What We Should Be Doing and What We Are Doing.

You know, we have seriously miscalculated our roles.
When you chose to become an architect instead of a graphic designer, what role did you assume or know for sure you'd be playing? And how much of that role do you see yourself performing on a daily?
We make choices about the work we want to do because we like the story it comes packed with. But what happens is, the story we tell ourselves is rarely the one we end up living.

The 23 year old who chose fashion designing as her profession to create clothes she couldn't easily find elsewhere, for people who'd love to wear them, spends 70% of her time adjusting brightness and choosing filters to make her social media feed look appealing. This wasn't the role she signed up for, but somehow she's always playing it.
The architect who quit "that firm" to be her own boss and make designs she's proud of now spends her days adjusting font sizes, finding appealing line weights, and pinning every board that looks different, trendy and "somewhat aesthetic."
The tragedy isn't that she's doing the wrong work; it's that she's forgotten what the right work actually is. The presentation has somehow become more important than the thing being presented.

Q1. At what point did we all collectively agree to become photographers who occasionally practice our actual professions?
The disparity is shockingly obvious and yet almost no one's seeing it. We nod and say, "Well, that's just how it is these days," believing we are left with no choice at all. And what's the choice? Well, it's finding the courage to go against the 'grain'.
You did not become a writer to copy words someone else wrote and paste them under your name.
You did not become an architect to create buildings that temporarily boost your ego, while failing the users by not giving them something that feels solid, permanent.
You did not become a small business owner to perfect smooth transitions in reels.
And yet here we are, in the assumed role of a content creator, who happens to occasionally do the thing we set out to do.

Q2. What would your craft look like if social media disappeared?
You became a writer to write. You became an architect to 'design.' You became a business owner to share and sell a story.
You became because you wanted to transform, not chase.
We all buy the story of transformation. And transformation is kind of permanent. Kind of like lifestyle creep. Once you have enough dollar bills in your fanny pack, your benchmark moves up the ladder. Your 'bare minimum' is no longer a Bata, it's a Birkenstock.

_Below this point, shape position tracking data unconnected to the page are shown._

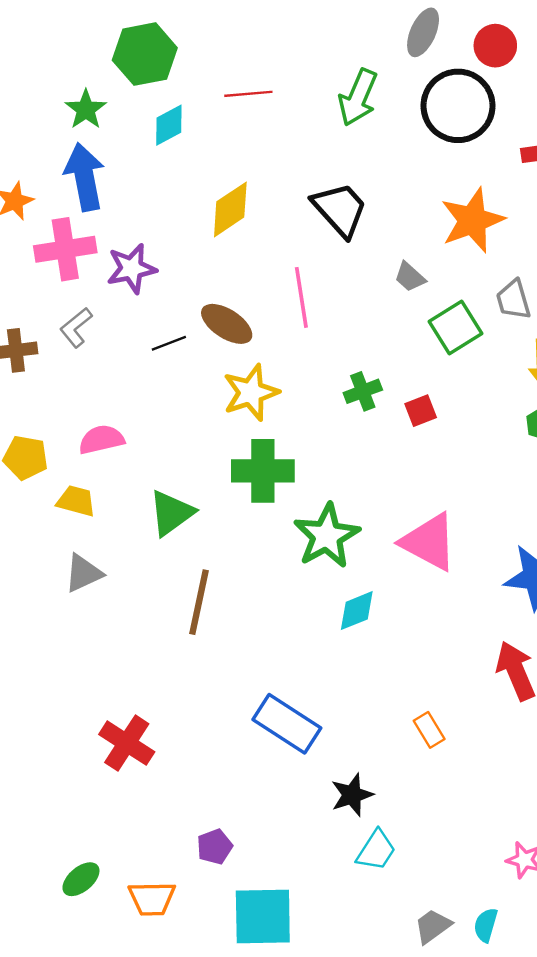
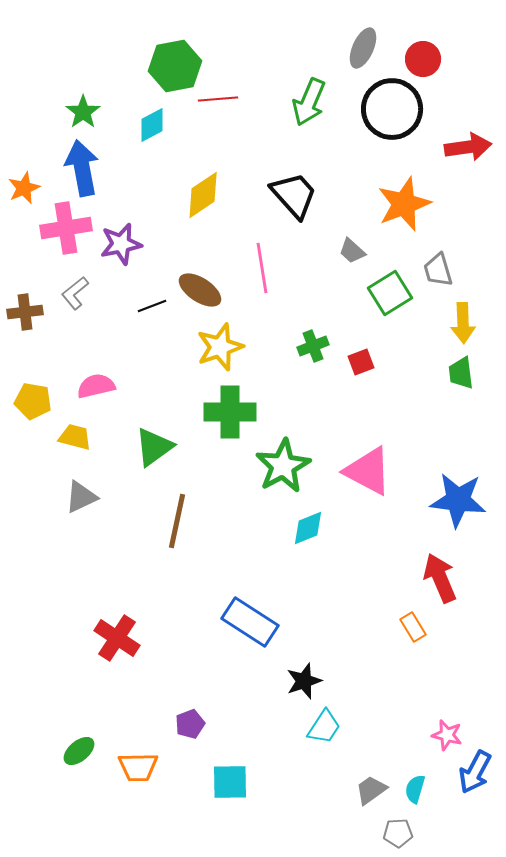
green hexagon: (145, 54) -> (175, 66), moved
orange rectangle: (429, 730) -> (413, 627), moved
cyan square: (263, 917) -> (230, 782), size x0.7

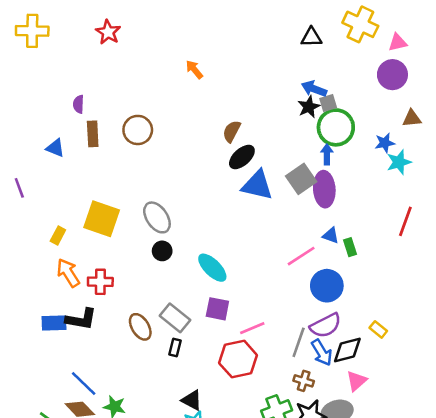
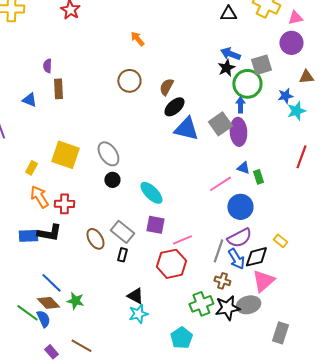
gray square: (328, 103) -> (261, 65), moved, size x1.5
brown circle: (138, 130) -> (129, 81), moved
pink triangle: (356, 381) -> (263, 281), size x1.4

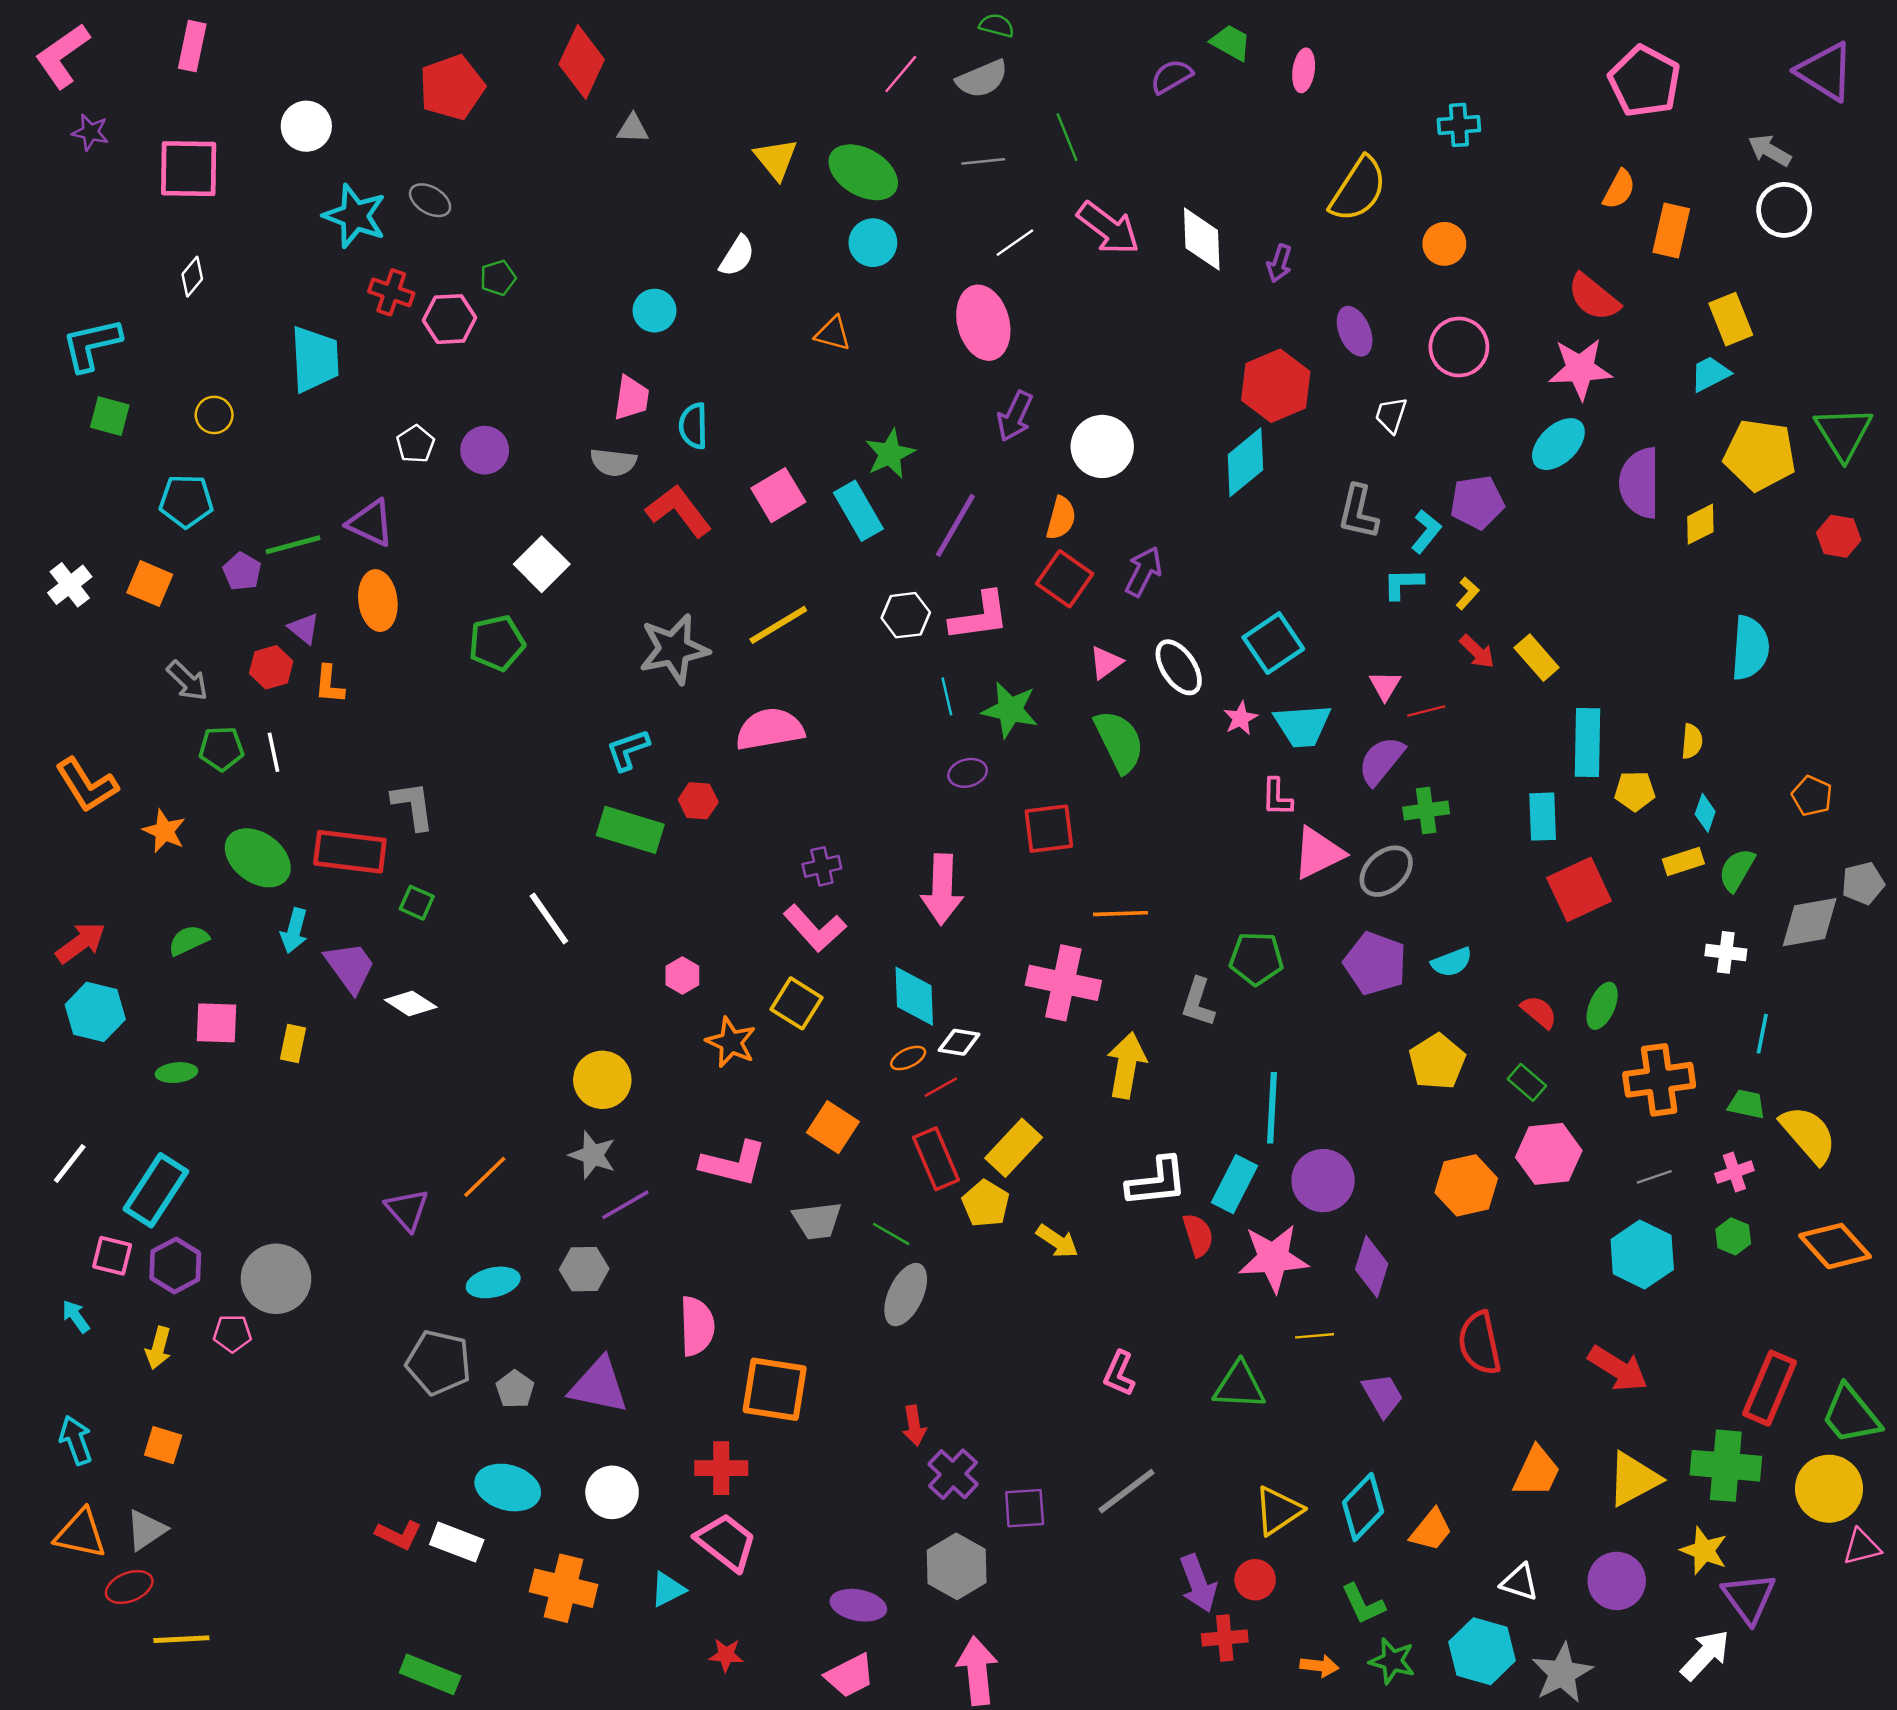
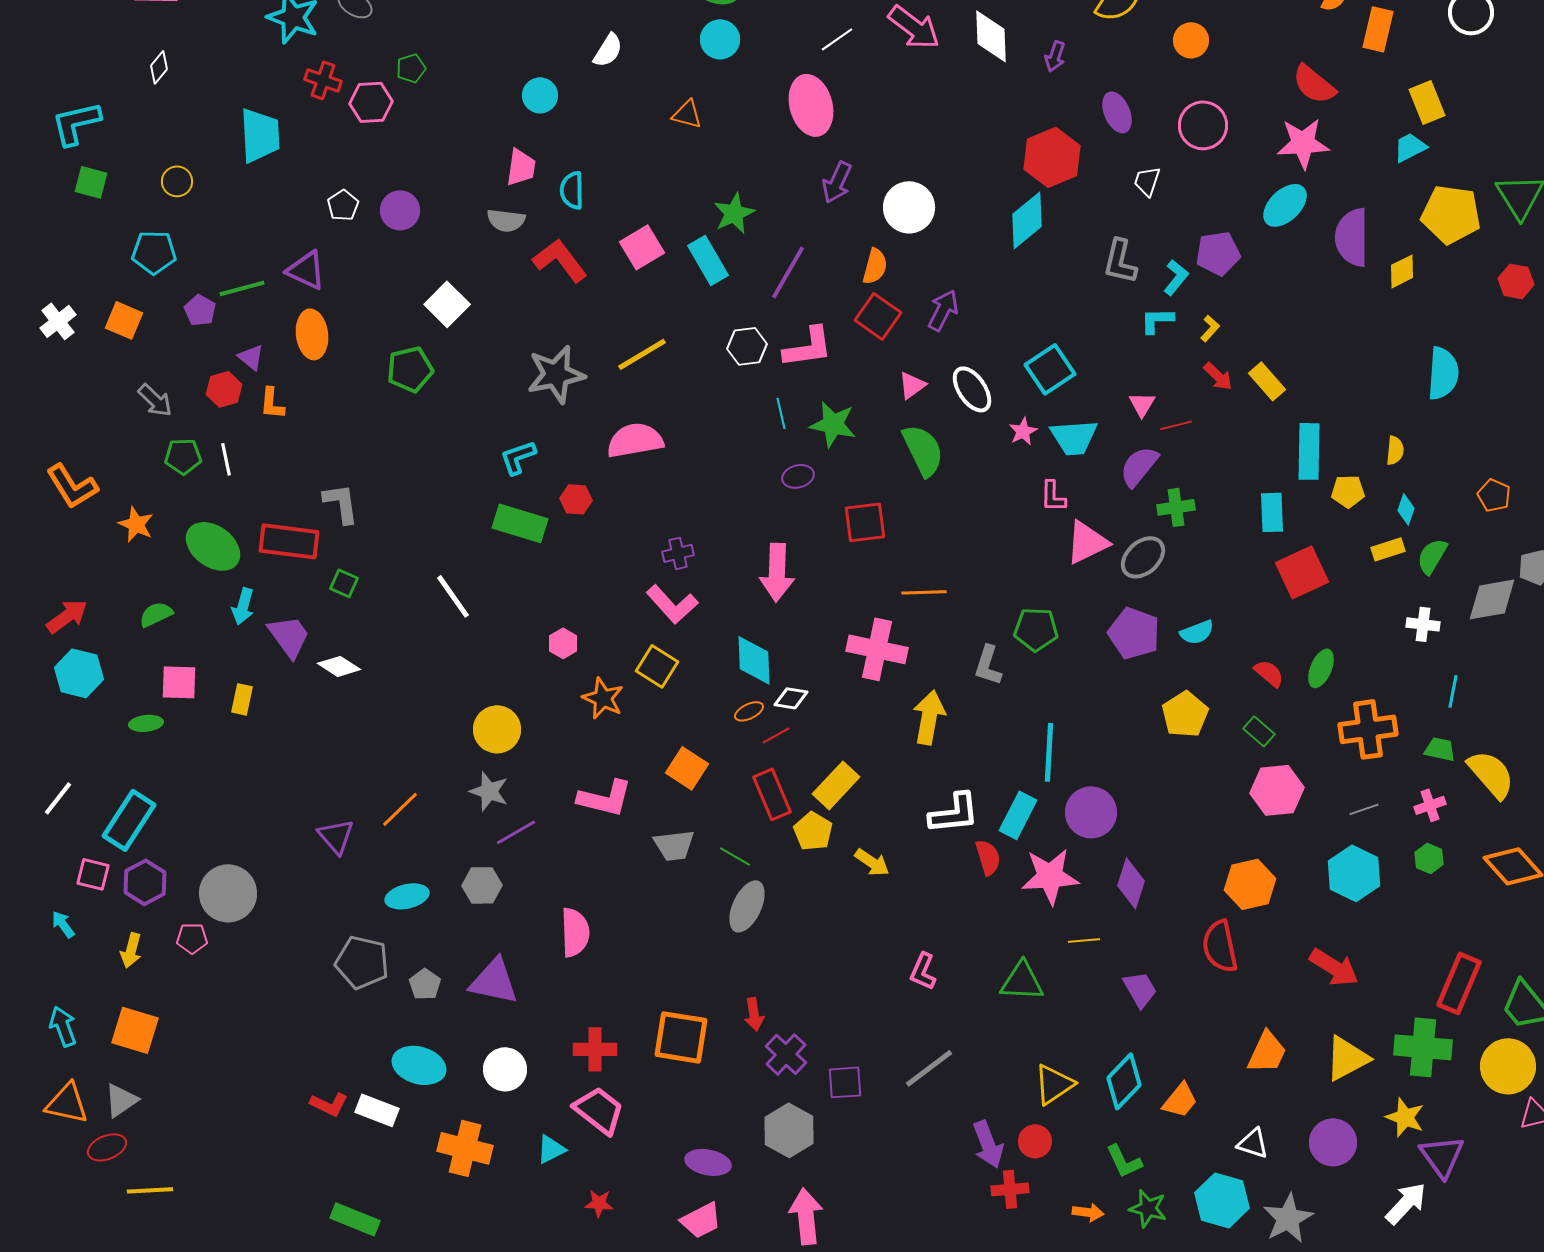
orange hexagon: (1466, 1185) -> (1250, 884), moved
orange square: (775, 1389) -> (681, 1037), moved
orange square: (163, 1445) -> (135, 1030), size x1.5

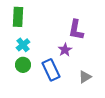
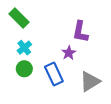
green rectangle: (18, 17) -> (19, 18), turned -48
gray triangle: (85, 77) -> (90, 81), size x1.5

And I highly doubt you'd go back unless you were forced to.

Having you as an architect, and being in the space you have created, one should be sure of what it means to be around good architecture. You're here to make history by learning from it, never by breaking up with it. The easy path is doing what everyone else is doing. The valuable path is doing what only you can do.
Buying clothes from you should mean worth the price paid. The customer walks out feeling confident in the choice they made and sure of how they look, all because you made sure to design what looks good on a person, not just in a photo.
Coming to your social media feed, the person shouldn't walk out feeling less of who they are. Perhaps inspired, but never insecure. Repeatedly choose connection over attention.
Becoming the person you chose to become? Well, that sounds like the basic thing to do, but feels like one of the biggest challenges. We're so committed to the 'performance' that we've lost track of the character we were supposed to be playing.

Q3: Are you creating work that makes YOU look good, or work that makes customers feel seen and understood?
All we have to do is play the role we signed up to play. Sounds simple, but we'd rather do anything else but just that. The hardest thing isn't doing the work; it's deciding what the work actually is.
The wrapper will always matter lesser than the gift inside. 🎁
And so, in a time where everyone's distracted and confused their actual role with everything else, keeping your promise might be the most revolutionary act of all.